Passagem citada:

São os órgãos humanos um negócio?

Há uma escassez mundial de órgãos disponíveis para transplante. É um facto confirmado pela Organização Mundial de Saúde (OMS). Este problema é visto como uma oportunidade para aqueles que operam do outro lado da lei – os traficantes. Estes comercializam diversos órgãos humanos (rins, coração, fígado, entre outros) destinados à transplantação. Exceptuando um caso exótico, o do Irão, a comercialização deste tipo de ‘produto’ é considerada uma prática ilegal.

No Irão, o tal caso exótico, a compra e venda de órgãos, enquanto actividade lucrativa, é plenamente legal, ainda que moralmente condenável. Há um ponto positivo no caso iraniano, pelo menos no que respeita aos rins. Não há listas de espera para transplantes renais. E isto até foi visto, no passado, pela American Society of Nephrology como sendo algo positivo. Os mesmos chegaram a afirmar que a compensação monetária pela venda de órgãos pode ser a solução que tanto se procura para a resolução do problema das listas de espera.

Contudo, há um lado perverso neste sistema. Várias investigações e análises realizadas ao modelo iraniano, nos últimos anos, mostram que nem tudo é tão positivo quanto parece. No Irão, dois em cada três ‘dadores’ são, segundo os padrões iranianos de medição de riqueza, pobres ou no limiar da pobreza. Por isso, infere-se que, muitas vezes, a ‘venda’ de órgãos é uma necessidade económica. Para além disto, este tipo de vendas tem resultados desastrosos no que toca à saúde física e mental destes ‘dadores’.

Pronto. Já vimos como funciona o comércio legal de órgãos. Agora segue-se outra questão. Excluindo o Irão, como actuam estes comerciantes? Antes de mais, penso que é melhor esclarecer uma questão. Não estamos a tratar de comerciantes, mas sim de máfias dedicadas à comercialização de órgãos humanos. Estas máfias operam de várias formas. A forma mais convencional é a de sequestro e posterior retirada do órgão. Contudo, o tráfico de órgãos pode, muitas das vezes, ser obra não de uma organização mafiosa ligada aos crimes de sangue, mas sim a organizações que muitas das vezes transparecem confiança e segurança. Disto é o caso de algumas clínicas (muitas delas aparentemente legais), que fazem uma recoleção de órgãos, de duas formas: há vítimas que, por dificuldades financeiras, são forçadas a venderem o seu órgão e há ainda outras que são enganadas ao acreditar que precisam de uma operação cirúrgica, quando na realidade não precisam – o órgão é removido sem o seu conhecimento.

Há ainda, todavia, um caso mais exótico que o iraniano. Trata-se da China. Segundo a Human Rights Watch, está estimado que cerca de 90% dos órgãos disponíveis para transplante sejam de prisioneiros executados, ou que tenham morrido nos estabelecimentos prisionais. Vendo isto por um prisma positivo, é um negócio deveras rentável.

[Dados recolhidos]
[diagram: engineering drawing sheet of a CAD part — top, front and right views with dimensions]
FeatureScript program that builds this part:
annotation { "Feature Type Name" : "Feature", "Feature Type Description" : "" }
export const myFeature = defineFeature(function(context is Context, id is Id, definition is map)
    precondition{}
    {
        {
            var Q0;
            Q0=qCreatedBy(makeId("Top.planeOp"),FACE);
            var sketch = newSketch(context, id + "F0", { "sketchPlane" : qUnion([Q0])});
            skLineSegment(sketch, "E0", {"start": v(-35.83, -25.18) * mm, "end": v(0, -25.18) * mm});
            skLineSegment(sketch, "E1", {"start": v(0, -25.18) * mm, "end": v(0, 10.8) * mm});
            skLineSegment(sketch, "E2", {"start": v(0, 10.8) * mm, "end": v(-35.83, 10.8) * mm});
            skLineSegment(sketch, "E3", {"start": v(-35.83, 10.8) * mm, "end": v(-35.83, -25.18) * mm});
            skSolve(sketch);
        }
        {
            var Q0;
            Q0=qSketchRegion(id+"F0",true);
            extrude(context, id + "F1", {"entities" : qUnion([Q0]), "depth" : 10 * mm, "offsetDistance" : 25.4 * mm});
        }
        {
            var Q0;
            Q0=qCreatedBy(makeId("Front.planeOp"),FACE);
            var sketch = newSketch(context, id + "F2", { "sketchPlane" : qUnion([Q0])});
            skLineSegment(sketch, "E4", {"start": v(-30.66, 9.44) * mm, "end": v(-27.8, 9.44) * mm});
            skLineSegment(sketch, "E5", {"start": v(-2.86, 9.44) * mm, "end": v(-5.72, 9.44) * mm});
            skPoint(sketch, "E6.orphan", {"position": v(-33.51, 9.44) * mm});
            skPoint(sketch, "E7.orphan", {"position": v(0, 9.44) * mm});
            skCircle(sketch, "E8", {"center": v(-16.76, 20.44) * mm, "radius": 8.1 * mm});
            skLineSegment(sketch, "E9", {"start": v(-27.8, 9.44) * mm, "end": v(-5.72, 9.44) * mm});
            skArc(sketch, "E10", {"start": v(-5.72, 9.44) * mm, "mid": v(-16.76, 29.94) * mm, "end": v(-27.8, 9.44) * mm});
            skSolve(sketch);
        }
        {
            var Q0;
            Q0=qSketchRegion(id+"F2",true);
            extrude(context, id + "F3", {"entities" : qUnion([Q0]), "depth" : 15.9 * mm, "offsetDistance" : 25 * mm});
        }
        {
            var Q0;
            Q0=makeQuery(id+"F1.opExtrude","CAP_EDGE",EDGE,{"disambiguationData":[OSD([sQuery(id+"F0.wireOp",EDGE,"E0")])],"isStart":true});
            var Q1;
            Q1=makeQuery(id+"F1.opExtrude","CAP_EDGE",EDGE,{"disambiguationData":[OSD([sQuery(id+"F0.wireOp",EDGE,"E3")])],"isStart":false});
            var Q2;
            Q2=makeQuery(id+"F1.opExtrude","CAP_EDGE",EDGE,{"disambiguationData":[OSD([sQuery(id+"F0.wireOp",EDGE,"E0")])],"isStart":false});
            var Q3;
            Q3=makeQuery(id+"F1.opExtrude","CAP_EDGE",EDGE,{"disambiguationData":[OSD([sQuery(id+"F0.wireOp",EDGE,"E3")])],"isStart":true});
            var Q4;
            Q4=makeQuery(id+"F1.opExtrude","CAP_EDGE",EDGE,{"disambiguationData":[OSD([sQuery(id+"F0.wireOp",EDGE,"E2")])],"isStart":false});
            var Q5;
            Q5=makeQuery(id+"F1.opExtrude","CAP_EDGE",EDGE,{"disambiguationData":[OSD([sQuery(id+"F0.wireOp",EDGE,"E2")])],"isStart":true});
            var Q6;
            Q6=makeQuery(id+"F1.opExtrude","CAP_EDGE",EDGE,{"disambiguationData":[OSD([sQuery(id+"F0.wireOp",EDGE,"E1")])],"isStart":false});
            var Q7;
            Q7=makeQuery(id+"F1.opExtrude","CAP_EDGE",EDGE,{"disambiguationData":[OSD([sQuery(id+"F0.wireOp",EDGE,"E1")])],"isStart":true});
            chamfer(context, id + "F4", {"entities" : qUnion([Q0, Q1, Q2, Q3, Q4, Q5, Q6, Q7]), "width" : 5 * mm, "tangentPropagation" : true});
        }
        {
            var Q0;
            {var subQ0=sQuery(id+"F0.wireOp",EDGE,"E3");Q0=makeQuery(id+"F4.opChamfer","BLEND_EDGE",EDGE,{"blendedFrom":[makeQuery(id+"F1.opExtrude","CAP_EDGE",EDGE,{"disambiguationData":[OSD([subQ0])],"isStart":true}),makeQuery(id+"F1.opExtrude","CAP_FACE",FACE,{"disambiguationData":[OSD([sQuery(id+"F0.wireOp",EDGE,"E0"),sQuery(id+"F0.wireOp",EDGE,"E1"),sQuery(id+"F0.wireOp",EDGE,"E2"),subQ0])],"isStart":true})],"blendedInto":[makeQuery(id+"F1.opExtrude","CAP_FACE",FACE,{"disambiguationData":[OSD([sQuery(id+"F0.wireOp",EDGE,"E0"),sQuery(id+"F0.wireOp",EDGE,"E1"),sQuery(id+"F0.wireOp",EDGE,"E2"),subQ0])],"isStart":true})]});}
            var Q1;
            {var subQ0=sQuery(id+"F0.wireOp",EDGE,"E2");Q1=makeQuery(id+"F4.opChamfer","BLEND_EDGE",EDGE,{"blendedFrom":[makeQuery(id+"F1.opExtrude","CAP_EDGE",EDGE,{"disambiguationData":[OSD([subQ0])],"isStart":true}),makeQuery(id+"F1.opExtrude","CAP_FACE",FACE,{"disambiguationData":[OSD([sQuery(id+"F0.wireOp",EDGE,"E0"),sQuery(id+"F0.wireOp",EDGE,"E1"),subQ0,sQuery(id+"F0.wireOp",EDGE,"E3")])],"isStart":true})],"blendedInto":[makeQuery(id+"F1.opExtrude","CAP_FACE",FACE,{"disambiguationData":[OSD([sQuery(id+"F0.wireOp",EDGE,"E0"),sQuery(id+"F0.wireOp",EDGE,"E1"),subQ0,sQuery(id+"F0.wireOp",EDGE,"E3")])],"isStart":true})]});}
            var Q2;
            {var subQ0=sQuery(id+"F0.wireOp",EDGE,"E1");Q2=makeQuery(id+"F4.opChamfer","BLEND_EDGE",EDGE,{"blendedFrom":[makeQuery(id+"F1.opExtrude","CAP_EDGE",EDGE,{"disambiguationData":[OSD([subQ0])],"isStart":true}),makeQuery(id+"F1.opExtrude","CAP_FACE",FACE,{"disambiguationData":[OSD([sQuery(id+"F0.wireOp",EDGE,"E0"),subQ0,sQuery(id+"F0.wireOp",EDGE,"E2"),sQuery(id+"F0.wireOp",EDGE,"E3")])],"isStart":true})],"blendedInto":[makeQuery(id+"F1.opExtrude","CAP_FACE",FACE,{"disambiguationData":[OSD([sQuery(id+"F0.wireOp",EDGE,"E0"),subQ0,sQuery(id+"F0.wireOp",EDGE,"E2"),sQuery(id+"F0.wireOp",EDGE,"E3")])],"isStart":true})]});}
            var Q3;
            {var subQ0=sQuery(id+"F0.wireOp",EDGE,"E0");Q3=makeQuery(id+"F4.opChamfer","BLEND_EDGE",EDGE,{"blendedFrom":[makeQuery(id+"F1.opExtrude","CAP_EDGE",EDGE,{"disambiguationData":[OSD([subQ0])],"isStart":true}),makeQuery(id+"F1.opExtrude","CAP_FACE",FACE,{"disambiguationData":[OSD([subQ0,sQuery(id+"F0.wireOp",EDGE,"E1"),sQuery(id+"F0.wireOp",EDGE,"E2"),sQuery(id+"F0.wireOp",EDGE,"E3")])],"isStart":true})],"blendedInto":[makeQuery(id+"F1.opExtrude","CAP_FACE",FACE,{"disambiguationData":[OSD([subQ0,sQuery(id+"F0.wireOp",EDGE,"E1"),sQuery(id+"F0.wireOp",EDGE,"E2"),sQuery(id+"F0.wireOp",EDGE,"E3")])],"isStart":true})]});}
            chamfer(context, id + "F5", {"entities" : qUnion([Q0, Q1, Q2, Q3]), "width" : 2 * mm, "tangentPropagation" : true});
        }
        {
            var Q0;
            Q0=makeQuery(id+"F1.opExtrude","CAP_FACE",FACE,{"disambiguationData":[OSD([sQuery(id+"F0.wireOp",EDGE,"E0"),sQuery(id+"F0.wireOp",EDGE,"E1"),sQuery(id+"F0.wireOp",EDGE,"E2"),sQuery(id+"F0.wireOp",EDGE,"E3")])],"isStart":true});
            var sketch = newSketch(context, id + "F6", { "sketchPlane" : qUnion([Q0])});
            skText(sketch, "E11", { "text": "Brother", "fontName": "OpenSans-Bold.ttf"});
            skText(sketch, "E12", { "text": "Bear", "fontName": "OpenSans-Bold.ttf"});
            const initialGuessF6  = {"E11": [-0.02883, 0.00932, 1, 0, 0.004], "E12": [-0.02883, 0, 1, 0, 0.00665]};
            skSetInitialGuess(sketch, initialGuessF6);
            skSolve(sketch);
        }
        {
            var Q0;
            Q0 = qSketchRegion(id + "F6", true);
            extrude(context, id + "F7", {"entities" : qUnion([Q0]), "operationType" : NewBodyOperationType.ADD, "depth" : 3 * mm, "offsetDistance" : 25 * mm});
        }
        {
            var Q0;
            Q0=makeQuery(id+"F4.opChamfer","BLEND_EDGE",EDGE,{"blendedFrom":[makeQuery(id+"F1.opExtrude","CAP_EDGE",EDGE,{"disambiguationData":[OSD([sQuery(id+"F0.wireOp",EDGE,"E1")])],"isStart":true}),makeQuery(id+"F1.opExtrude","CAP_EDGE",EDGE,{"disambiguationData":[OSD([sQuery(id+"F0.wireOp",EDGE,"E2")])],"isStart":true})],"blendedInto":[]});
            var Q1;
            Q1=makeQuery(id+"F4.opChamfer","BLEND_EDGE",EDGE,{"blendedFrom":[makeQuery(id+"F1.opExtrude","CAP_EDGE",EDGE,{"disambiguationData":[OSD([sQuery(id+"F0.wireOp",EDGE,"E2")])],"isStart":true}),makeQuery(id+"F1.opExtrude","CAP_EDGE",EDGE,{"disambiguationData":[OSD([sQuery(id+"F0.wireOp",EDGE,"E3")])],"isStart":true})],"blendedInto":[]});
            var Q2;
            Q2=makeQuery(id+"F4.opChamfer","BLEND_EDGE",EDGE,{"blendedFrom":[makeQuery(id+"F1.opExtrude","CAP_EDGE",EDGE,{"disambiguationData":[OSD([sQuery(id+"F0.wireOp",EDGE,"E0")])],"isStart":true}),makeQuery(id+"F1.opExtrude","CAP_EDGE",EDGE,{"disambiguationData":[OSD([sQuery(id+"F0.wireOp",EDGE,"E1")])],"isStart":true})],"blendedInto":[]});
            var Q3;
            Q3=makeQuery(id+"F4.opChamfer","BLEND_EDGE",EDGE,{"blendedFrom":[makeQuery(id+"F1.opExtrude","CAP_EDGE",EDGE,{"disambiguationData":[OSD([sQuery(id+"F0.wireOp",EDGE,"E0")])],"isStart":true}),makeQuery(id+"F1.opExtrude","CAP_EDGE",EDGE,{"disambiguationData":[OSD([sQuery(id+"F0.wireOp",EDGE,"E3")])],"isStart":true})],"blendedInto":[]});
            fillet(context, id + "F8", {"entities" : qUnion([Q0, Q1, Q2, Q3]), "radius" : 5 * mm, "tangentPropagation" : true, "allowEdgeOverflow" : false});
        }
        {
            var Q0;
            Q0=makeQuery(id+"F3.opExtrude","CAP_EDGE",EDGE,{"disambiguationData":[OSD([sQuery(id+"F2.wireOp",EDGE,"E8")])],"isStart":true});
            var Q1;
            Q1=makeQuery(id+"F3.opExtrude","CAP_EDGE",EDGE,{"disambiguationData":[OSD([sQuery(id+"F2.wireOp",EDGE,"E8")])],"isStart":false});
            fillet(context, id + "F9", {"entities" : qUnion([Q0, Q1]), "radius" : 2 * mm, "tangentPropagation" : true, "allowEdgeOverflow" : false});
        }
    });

Exercícios:
- a) Liste todas as organizações mencionadas pelo nome no texto sobre o comércio de órgãos.
- b) Transcreva do texto sobre o comércio de órgãos o trecho que começa em "Há ainda, todavia, um" e vai até "negócio deveras rentável.".

Resultados por tarefa:
- a) Organização Mundial de Saúde (OMS), American Society of Nephrology, Human Rights Watch

- b)
Há ainda, todavia, um caso mais exótico que o iraniano. Trata-se da China. Segundo a Human Rights Watch, está estimado que cerca de 90% dos órgãos disponíveis para transplante sejam de prisioneiros executados, ou que tenham morrido nos estabelecimentos prisionais. Vendo isto por um prisma positivo, é um negócio deveras rentável.